[Recorded data]
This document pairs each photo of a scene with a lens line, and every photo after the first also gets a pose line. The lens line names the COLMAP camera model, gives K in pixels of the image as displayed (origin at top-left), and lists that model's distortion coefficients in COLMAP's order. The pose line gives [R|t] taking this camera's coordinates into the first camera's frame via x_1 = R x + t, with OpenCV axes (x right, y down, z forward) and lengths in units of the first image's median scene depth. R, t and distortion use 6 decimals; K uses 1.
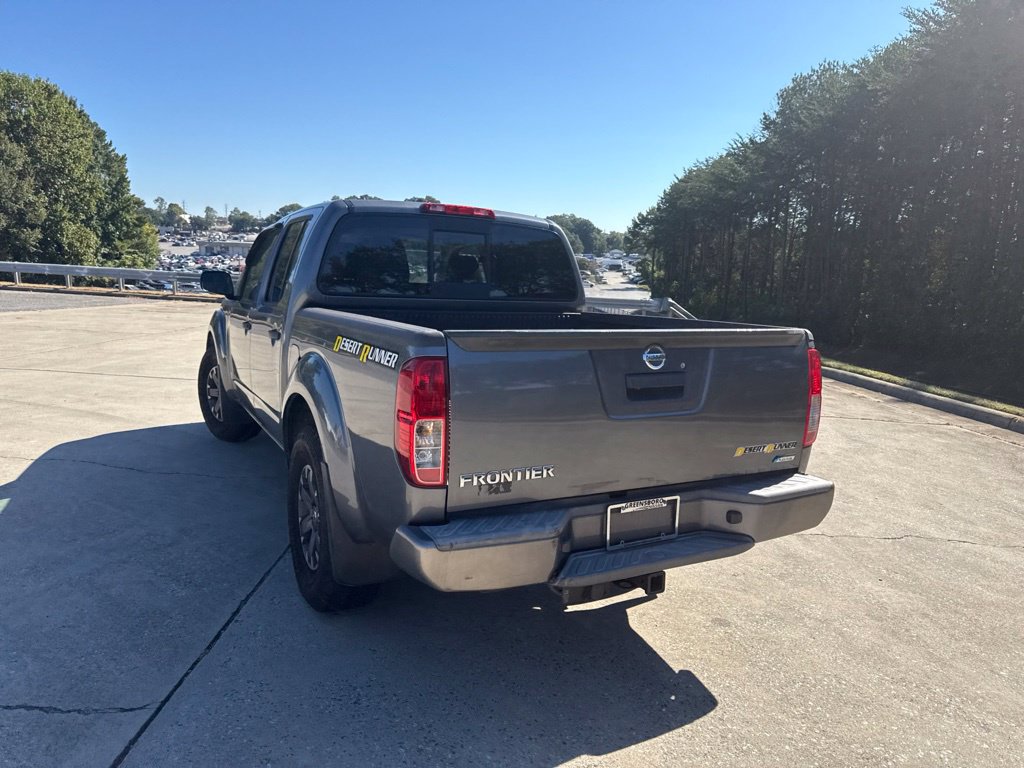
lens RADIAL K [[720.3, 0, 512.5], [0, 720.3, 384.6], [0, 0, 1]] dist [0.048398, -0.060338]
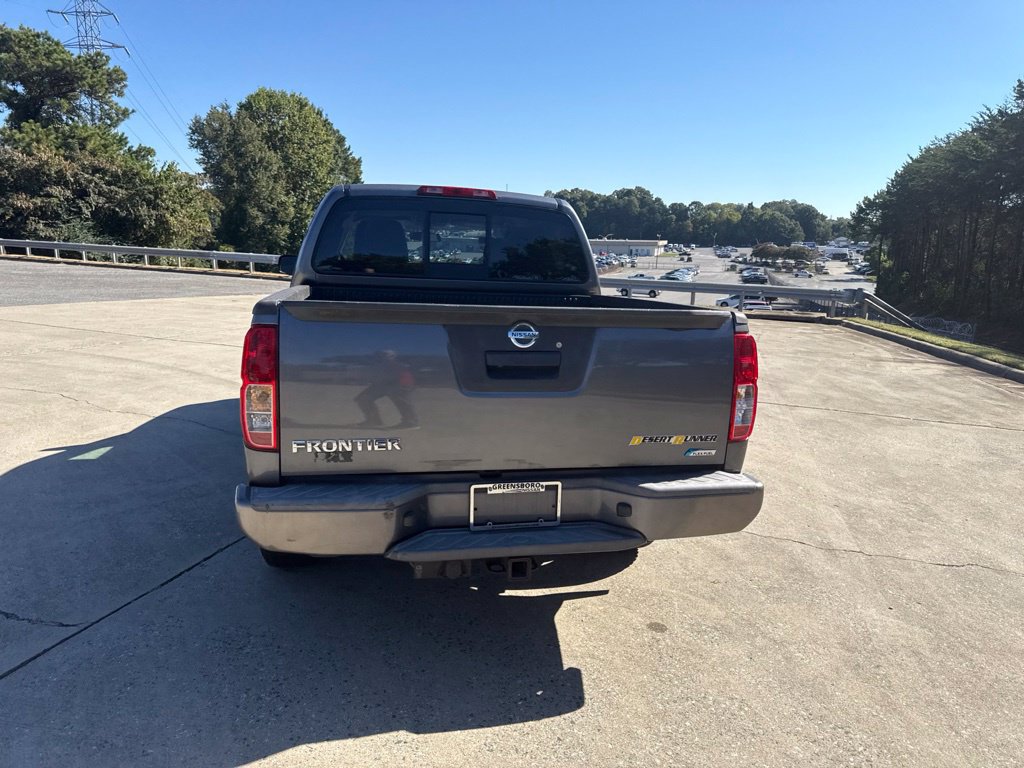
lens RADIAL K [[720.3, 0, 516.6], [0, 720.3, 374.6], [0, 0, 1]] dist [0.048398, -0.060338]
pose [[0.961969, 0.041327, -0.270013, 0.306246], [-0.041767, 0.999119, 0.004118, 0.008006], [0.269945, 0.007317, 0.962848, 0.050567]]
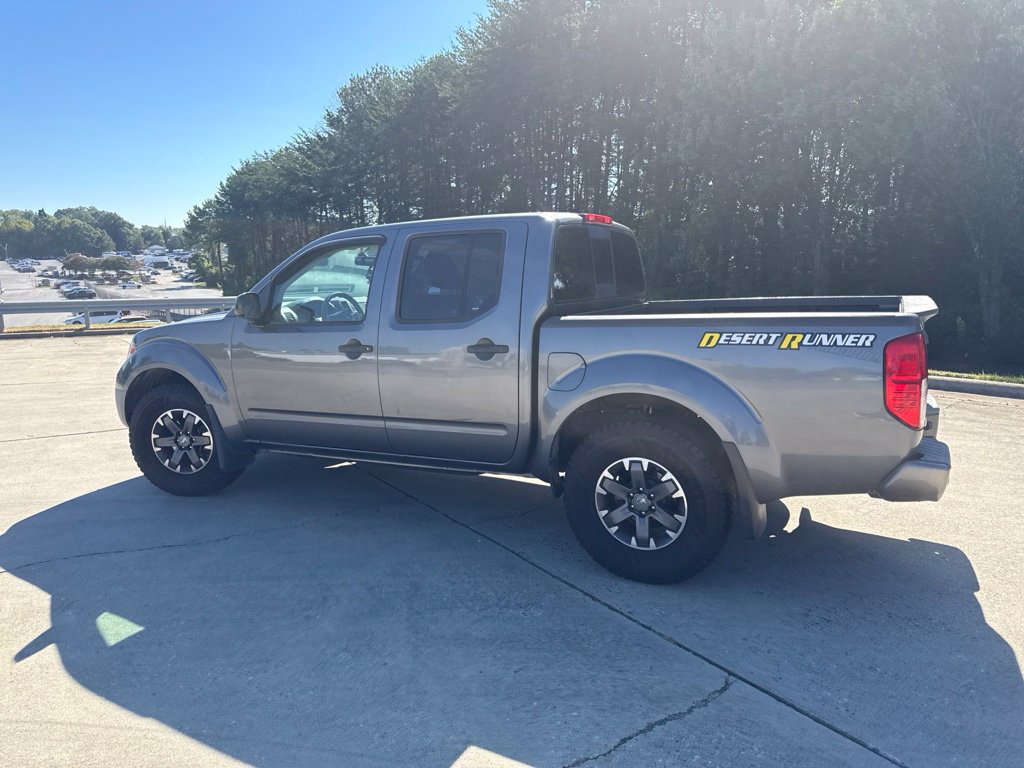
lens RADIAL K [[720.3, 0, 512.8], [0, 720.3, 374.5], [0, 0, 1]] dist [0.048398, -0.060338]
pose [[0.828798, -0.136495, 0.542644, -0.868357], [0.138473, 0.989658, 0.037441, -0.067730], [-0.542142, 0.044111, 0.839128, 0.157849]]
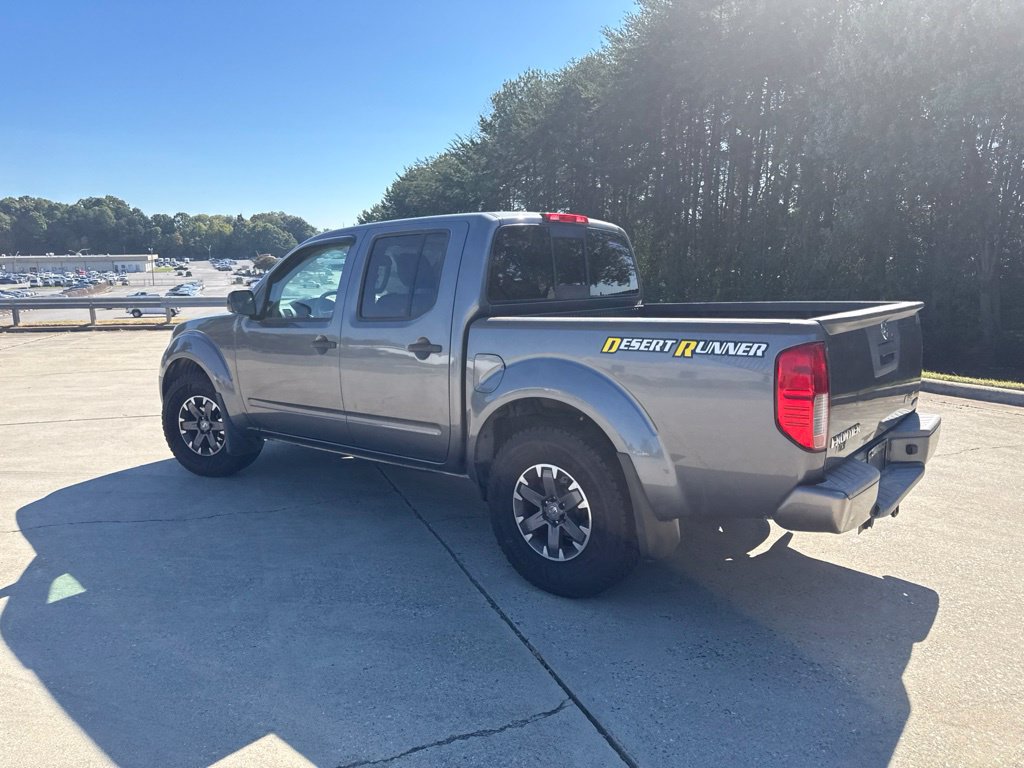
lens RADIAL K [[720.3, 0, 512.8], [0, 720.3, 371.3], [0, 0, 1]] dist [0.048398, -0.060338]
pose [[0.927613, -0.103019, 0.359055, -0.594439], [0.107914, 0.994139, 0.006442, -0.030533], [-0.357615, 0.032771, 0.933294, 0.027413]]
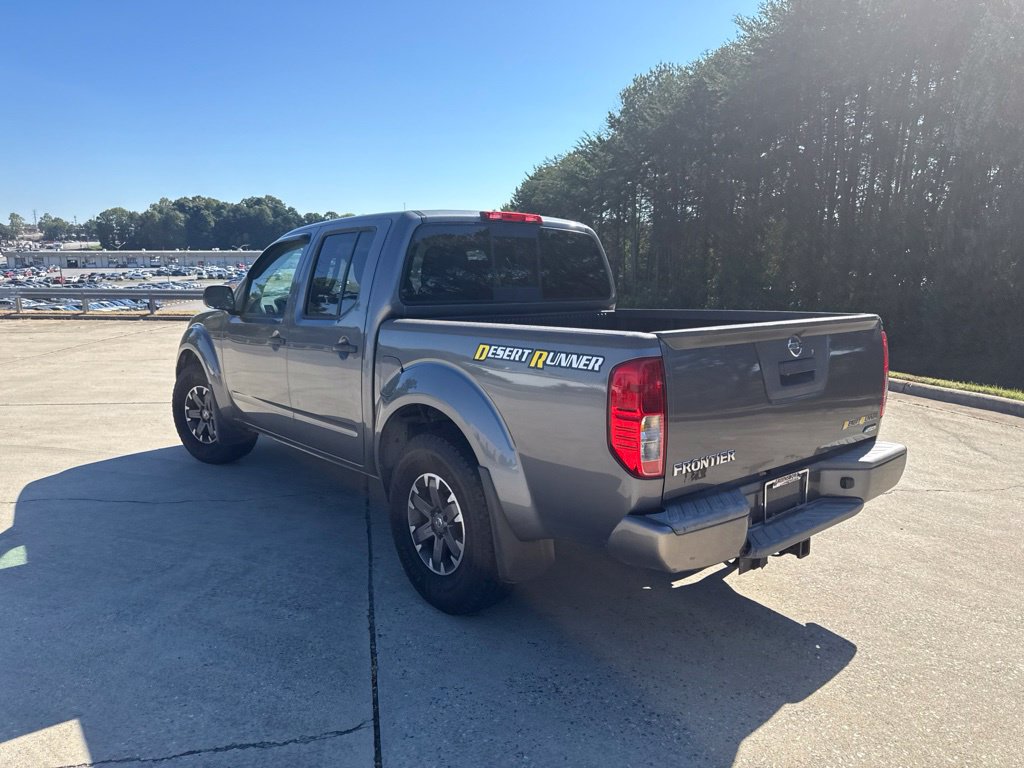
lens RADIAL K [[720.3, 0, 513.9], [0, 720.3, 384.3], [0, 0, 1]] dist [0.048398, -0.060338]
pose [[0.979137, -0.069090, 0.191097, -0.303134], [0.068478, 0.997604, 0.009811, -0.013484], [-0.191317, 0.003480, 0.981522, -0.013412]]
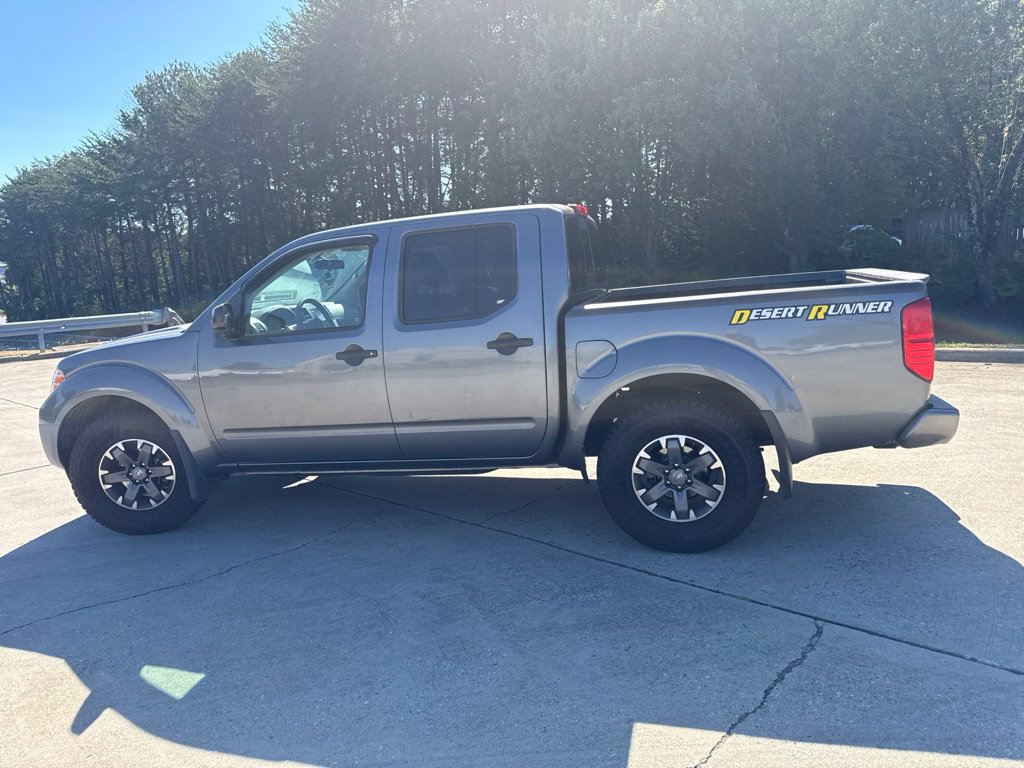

*What the task asks*
Reproduce the data from its beginning through the line containing "0.007317, 0.962848, 0.050567]]", inclusive, substituting "camera line" for "lens line" and leaving everything else unchanged. Omit the pictures from the reproduction.

*Task output*
This document pairs each photo of a scene with a camera line, and every photo after the first also gets a pose line. The camera line names the COLMAP camera model, gives K in pixels of the image as displayed (origin at top-left), and lists that model's distortion coefficients in COLMAP's order. The pose line gives [R|t] taking this camera's coordinates into the first camera's frame via x_1 = R x + t, with OpenCV axes (x right, y down, z forward) and lengths in units of the first image's median scene depth. R, t and distortion use 6 decimals; K uses 1.
lens RADIAL K [[720.3, 0, 512.5], [0, 720.3, 384.6], [0, 0, 1]] dist [0.048398, -0.060338]
lens RADIAL K [[720.3, 0, 516.6], [0, 720.3, 374.6], [0, 0, 1]] dist [0.048398, -0.060338]
pose [[0.961969, 0.041327, -0.270013, 0.306246], [-0.041767, 0.999119, 0.004118, 0.008006], [0.269945, 0.007317, 0.962848, 0.050567]]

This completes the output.